Общие жизненные интересы? Их тоже не было. Душевная жизнь европейски образованного барина, помнившего бульвары Парижа, получавшего письма из Бадена и Женевы, спорившего о последнем романе Жанэ и о «Фаусте» Гете, была предельно далека от любых душевных движений крестьянина. Не только потому, что крестьянин не читал Гете, а еще и потому, что сами основы душевного устройства барина и его кучера оказывались различны.
Одни и те же слова русского языка имеют для них разный смысл. Одни и те же события осмысливаются не просто по-другому, а в других категориях.
Для барина убийство Петра III — сугубо политическое деяние, совершенное пусть и незаконно, но правильными людьми и с правильными целями. Для мужика на первый план выходит не политика, а семейная сторона преступления: жена мужа убила. Новиков передает разговор некоего помещика с кучером.
— Екатерина — великая государыня!
— Эх, барин… Так если всякая мужа убивать станет — и людей вообще не останется…
Судя по разговору, отношения барина и мужика достаточно дружеские. Но оценки… оценки событий абсолютно различны.
Не говоря о том, что совершенно различен житейский опыт, даже материальная культура дворянина — и всего остального народа. Дворянин и крестьянин — люди одного народа, но вместе с тем люди разных цивилизаций. И ничего с этим никак нельзя поделать.

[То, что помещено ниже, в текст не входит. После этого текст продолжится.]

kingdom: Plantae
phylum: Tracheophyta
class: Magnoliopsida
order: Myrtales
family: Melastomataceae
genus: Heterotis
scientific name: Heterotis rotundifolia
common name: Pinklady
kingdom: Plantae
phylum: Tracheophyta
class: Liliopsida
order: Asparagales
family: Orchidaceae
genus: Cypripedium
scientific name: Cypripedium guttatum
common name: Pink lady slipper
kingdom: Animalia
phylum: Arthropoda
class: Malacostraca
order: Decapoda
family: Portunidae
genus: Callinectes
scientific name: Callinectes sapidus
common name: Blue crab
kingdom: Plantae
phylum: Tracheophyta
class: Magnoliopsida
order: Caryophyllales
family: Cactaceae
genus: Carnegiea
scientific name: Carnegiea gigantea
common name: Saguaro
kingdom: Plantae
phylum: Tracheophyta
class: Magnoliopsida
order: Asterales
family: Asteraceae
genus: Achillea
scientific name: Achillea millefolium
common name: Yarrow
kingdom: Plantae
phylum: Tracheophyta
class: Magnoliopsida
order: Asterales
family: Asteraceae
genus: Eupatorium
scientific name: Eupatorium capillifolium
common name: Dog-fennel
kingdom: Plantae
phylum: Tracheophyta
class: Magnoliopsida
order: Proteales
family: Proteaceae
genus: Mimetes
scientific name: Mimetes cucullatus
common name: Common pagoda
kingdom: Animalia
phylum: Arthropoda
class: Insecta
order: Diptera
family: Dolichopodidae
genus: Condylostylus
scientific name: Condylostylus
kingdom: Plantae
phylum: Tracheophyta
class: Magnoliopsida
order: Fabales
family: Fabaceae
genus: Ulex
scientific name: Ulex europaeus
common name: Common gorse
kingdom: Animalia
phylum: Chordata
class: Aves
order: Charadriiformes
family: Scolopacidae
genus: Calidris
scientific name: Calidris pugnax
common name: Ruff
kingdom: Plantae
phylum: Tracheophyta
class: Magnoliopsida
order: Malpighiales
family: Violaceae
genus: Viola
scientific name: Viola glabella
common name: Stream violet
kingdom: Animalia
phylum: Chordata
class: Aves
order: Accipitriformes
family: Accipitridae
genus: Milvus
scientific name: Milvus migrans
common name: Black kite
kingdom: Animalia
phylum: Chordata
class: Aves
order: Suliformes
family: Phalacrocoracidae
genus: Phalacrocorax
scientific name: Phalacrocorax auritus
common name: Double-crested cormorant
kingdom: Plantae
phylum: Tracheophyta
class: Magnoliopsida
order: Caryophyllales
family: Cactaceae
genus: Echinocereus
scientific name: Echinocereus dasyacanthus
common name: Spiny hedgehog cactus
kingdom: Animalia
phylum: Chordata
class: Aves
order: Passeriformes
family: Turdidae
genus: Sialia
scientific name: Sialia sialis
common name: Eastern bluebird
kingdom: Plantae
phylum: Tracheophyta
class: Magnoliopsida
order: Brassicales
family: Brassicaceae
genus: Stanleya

Любой дворянин психологически ощущал себя человеком из другого мира, случайно заброшенным в Россию. Но, конечно же, эта отдаленность имела свои разные степени.
Консерватор на то и консерватор, чтобы признавать мир таким, каков он есть. Князь Щербатов вовсе не считал мужиков ровней, но ему и в голову не приходило их переделывать и перевоспитывать.
К тому же консерваторы — люди жизнелюбивые. Для них имеет значение все чувственное, эмоциональное: песня девушек вечером, пылящее сельское стадо, веселый шум престольного праздника, садящееся за пруд солнце. Все это хочется сохранить.
Консерватор еще и семьянин. Завести гарем… Гм…
Очень многие русские офицеры хорошо знают и уважают своих солдат. Очень многие помещики находятся в прекрасных отношениях со своими крестьянами, и даже считают их в чем-то лучше «своего брата» — например, честнее в денежных расчетах.
Чем прогрессивнее человек, чем более «передовые» у него убеждения — тем последовательнее он отказывает туземцам, в первую очередь крестьянам, именно в праве на бытие. На то, чтобы быть такими, каковы они есть. Они «неправильные» уже тем, что туземцы.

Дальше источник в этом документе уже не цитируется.